Cutting Lionel tubular track with a power saw

Harbor Freight sells a mini chop saw that’s popular with layout builders. It’s a light duty tool, but unless you build layouts for a living, you won’t wear it out. Simply place the track section in the saw, clamp it down, then turn the saw on and cut. Don’t hold the track with your hands, and wear eye protection. Safety first. And last and always, while you’re at it. The power saw cuts through track in seconds.

I don’t own one, because I’ve only needed to cut about half a dozen track sections. I’ve spent less time in my life cutting track sections than it would take to drive to Harbor Freight. But if you’re physically unable to cut track by hand, or have a lot of it to cut, this tool makes it possible. And it’s usually eligible for a coupon. Here are some tips for couponing Harbor Freight.


If you don’t want to risk a nice piece of track, you can practice on older, poor condition track. Most train shops sell used track very inexpensively–50 cents per section or less. And if you’ve accumulated a few rusty track sections from bulk purchases, this is a good use for them. Cut a couple of sections from track pieces you don’t care about to get a feel for it, then you’ll be ready for the track you want to use on your layout.

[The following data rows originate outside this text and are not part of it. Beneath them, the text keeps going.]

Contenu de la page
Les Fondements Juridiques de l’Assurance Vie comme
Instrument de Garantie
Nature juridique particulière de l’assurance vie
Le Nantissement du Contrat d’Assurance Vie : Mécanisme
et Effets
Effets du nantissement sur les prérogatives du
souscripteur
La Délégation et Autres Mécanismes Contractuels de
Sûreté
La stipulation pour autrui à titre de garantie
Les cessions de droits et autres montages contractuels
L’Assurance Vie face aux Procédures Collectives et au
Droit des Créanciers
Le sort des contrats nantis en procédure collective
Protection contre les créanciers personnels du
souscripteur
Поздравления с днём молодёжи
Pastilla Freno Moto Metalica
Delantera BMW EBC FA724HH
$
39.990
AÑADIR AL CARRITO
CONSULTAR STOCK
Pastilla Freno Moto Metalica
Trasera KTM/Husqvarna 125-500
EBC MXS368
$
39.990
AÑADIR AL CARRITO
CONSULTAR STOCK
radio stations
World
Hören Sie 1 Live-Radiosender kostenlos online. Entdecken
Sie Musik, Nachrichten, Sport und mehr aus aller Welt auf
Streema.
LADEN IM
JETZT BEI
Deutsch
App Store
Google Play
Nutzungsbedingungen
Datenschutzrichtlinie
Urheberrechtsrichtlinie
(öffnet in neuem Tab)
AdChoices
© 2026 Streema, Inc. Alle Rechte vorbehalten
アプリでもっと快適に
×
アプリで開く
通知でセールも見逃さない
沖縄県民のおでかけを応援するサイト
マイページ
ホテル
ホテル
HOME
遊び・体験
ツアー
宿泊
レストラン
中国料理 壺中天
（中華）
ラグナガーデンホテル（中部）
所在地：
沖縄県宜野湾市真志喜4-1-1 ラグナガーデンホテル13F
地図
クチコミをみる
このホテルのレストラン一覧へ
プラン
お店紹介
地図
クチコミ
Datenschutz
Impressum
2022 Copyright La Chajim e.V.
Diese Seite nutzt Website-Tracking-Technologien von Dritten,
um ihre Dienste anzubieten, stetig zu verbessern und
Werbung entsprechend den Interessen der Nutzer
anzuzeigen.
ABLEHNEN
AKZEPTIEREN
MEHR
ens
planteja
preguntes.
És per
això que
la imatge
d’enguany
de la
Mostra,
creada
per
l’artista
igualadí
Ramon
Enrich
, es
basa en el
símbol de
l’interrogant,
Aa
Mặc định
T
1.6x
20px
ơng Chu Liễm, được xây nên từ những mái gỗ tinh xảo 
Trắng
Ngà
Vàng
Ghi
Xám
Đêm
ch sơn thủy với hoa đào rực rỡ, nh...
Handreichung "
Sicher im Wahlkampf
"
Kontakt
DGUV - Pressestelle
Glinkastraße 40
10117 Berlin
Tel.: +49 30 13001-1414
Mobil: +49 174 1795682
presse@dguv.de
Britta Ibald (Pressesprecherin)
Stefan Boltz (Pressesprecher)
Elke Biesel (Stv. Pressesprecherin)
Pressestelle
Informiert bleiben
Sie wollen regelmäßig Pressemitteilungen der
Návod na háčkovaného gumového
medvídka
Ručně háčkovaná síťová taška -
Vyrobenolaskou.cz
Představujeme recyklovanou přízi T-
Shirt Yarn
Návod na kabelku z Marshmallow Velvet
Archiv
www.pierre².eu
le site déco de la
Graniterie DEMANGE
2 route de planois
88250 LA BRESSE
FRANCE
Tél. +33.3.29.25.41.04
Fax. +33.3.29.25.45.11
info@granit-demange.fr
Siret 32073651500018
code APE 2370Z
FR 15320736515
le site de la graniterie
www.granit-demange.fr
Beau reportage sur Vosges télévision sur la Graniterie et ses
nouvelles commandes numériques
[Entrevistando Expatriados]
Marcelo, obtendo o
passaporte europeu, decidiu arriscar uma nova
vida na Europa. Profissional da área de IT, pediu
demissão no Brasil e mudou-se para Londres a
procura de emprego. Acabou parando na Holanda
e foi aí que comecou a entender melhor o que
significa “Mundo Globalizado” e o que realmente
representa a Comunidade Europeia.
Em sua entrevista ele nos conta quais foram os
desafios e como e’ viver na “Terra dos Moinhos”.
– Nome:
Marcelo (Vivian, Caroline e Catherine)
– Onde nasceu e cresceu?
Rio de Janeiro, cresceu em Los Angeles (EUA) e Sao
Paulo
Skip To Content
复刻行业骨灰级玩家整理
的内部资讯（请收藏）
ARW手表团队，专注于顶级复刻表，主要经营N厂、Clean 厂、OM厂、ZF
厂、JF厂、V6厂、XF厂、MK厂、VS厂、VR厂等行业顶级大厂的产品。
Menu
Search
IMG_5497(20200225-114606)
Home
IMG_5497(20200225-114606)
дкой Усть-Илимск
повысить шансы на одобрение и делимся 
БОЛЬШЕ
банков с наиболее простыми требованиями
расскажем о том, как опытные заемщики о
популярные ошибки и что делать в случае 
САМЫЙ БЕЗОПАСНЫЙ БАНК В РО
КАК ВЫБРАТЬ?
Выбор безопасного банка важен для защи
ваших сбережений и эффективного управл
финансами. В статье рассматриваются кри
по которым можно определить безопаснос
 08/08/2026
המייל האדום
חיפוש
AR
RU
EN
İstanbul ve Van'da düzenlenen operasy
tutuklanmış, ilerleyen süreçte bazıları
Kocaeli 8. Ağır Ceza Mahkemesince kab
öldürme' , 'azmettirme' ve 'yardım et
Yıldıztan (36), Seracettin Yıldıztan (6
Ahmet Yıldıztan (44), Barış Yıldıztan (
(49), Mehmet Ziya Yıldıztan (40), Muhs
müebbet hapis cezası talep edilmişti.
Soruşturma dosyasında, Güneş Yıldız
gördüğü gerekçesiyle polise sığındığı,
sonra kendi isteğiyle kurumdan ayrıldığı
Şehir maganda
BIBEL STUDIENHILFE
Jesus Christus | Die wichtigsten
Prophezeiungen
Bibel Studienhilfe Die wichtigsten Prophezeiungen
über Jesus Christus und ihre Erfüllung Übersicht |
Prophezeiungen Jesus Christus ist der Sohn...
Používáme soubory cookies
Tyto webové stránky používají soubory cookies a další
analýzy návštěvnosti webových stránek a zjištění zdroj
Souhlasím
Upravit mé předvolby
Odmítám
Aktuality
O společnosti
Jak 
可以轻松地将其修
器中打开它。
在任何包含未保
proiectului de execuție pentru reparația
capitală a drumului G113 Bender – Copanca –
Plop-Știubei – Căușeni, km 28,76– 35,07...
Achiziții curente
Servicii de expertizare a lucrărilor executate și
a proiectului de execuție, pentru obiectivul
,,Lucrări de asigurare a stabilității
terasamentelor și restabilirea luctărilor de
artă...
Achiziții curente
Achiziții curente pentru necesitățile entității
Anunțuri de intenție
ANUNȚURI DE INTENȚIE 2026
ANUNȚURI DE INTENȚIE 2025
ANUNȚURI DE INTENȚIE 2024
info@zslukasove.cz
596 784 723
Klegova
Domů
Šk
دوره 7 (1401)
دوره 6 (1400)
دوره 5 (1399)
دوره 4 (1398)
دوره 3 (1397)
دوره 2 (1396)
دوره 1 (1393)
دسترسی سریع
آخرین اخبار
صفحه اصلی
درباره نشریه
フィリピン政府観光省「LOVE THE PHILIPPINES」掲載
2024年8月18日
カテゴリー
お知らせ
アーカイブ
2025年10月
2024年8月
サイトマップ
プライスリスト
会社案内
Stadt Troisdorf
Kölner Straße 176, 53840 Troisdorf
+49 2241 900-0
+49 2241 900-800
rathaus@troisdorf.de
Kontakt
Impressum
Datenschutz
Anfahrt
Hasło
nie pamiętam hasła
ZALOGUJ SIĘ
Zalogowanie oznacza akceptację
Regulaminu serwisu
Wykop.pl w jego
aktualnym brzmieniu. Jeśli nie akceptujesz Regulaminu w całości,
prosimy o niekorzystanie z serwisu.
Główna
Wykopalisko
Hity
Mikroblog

Don’t be too quick to discard the offcuts. At the very least you can add track ties from your offcuts to other pieces. You may also be able to assemble useful pieces from your offcuts and the extra ties.

Dressing the ends

After you cut the track section, you’ll probably have some sharp metal burrs on the edge. You don’t want that. A metal file will make quick work of them. Clamp the track down if you cut it with a power saw, or leave it clamped down if you cut it by hand. Then run a file along the edge a few times. File in one direction, not back and forth like a saw. Five or six passes perpendicular along the edge is usually enough. If any burrs remain on the top, two or three more passes at a 45-degree angle should knock those off. You don’t want a sharp edge. It should be smooth and flat. That way you don’t cut yourself on it when you’re cleaning your track, and it doesn’t chew up the wheels on your locomotives and rolling stock.

And yes, house brand tools like Home Depot’s Husky or Lowe’s Kobalt brand are absolutely good enough for a job like this.